A major US data center shook by ransomware attack

  • This ransomware family has hit several MSPs lately, over 20 Texas local governments in early August, and 400+ US dentist offices in late August.
  • The company is helping customers restore systems impacted systems.

With advancing sophisticated techniques used by cybercriminals today, it has become challenging than ever to shrink attack surfaces and deny malware the uniformity to propagate.

Recently, one of the biggest data center providers in the US has suffered a ransomware attack.

What happened?

Yet another version of REvil (also known as SODINOKIBI) ransomware managed to infiltrate the networks of CyrusOne. The point of entry is currently unknown.

A CyrusOne spokesperson has confirmed the incident to ZDNet, and said that investigation is under progress. Meanwhile, the company is helping customers restore systems impacted systems.

"Six of our managed service customers, located primarily in our New York data center, have experienced availability issues due to a ransomware program encrypting certain devices in their network," CyrusOne told ZDNet.

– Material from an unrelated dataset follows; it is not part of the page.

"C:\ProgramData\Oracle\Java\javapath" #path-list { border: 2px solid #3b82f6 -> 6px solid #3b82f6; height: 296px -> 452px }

"Our data center colocation services, including IX and IP Network Services, are not involved in this incident. Our investigation is on-going and we are working closely with third-party experts to address this matter," the company said.

The impact

As revealed by ZDNet, this is the same ransomware family that hit several MSPs in June, over 20 Texas local governments in early August, and 400+ US dentist offices in late August.

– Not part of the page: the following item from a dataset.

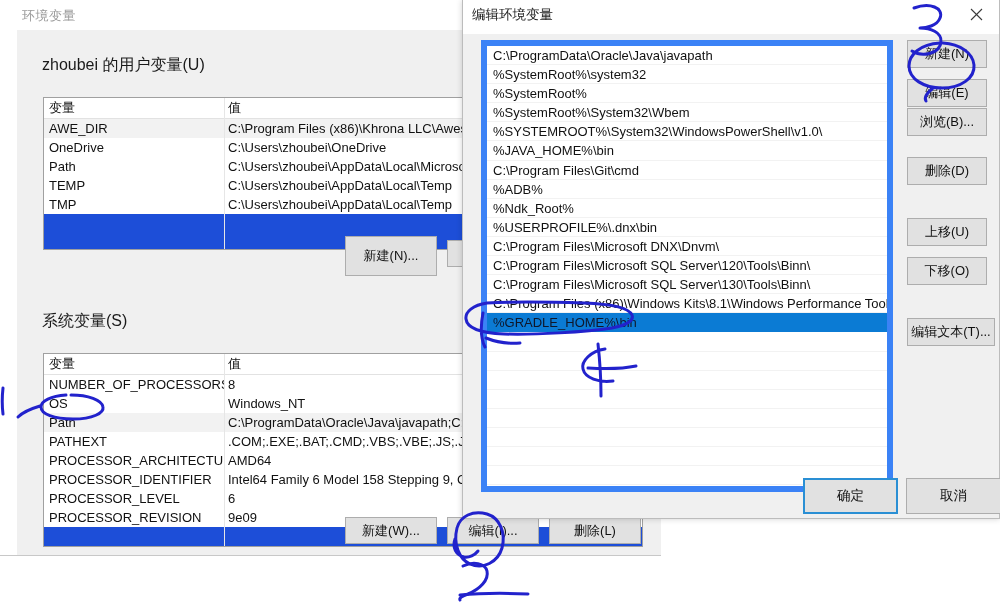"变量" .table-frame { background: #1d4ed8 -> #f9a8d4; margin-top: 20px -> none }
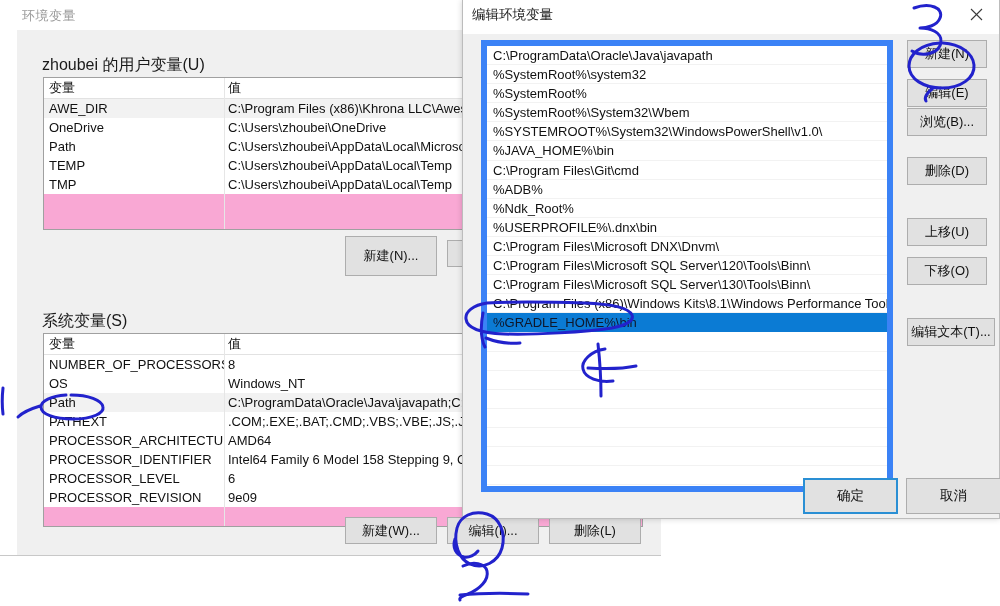"浏览(B)..." div.side-btn { top: 108px -> 116px }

The ransomware attack caused an outage for FIA Tech cloud services, which happens to be one of the six impacted customers of the data center firm.

Without naming the data center, FIA Tech alerted its customers about the breach and said: "the attack was focused on disrupting operations in an attempt to obtain a ransom from our data center provider."

However, a quick search identified that it talked about CyrusOne data center.

What now?

CyrusOne does not intend to pay the ransom demand. If so, it will purportedly lose the affected data as the cybercriminals claim to have the private key.

The company presently owns 45 data centers in Europe, Asia, and the Americas, and has more than 1,000 customers.